- **Your goal**: Reproduce the text of every entry below word for word, and leave the pictures out of your answer.

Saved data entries
------
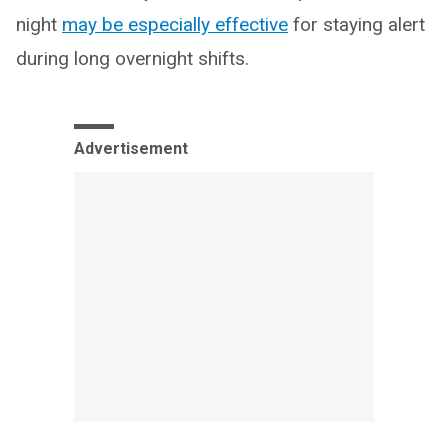
night
may be especially effective
for staying alert
during long overnight shifts.
Advertisement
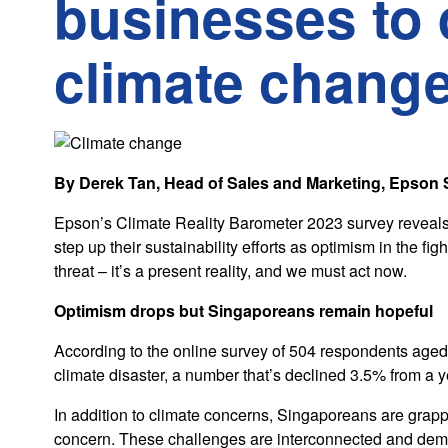
businesses to 
climate chang
By Derek Tan, Head of Sales and Marketing, Epson
Epson’s Climate Reality Barometer 2023 survey reveals 
step up their sustainability efforts as optimism in the fi
threat – it’s a present reality, and we must act now.
Optimism drops but Singaporeans remain hopeful
According to the online survey of 504 respondents aged o
climate disaster, a number that’s declined 3.5% from a y
In addition to climate concerns, Singaporeans are grappl
concern. These challenges are interconnected and dema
------
- **Answer section**:
night
may be especially effective
for staying alert
during long overnight shifts.
Advertisement
businesses to 
climate chang
By Derek Tan, Head of Sales and Marketing, Epson
Epson’s Climate Reality Barometer 2023 survey reveals 
step up their sustainability efforts as optimism in the fi
threat – it’s a present reality, and we must act now.
Optimism drops but Singaporeans remain hopeful
According to the online survey of 504 respondents aged o
climate disaster, a number that’s declined 3.5% from a y
In addition to climate concerns, Singaporeans are grappl
concern. These challenges are interconnected and dema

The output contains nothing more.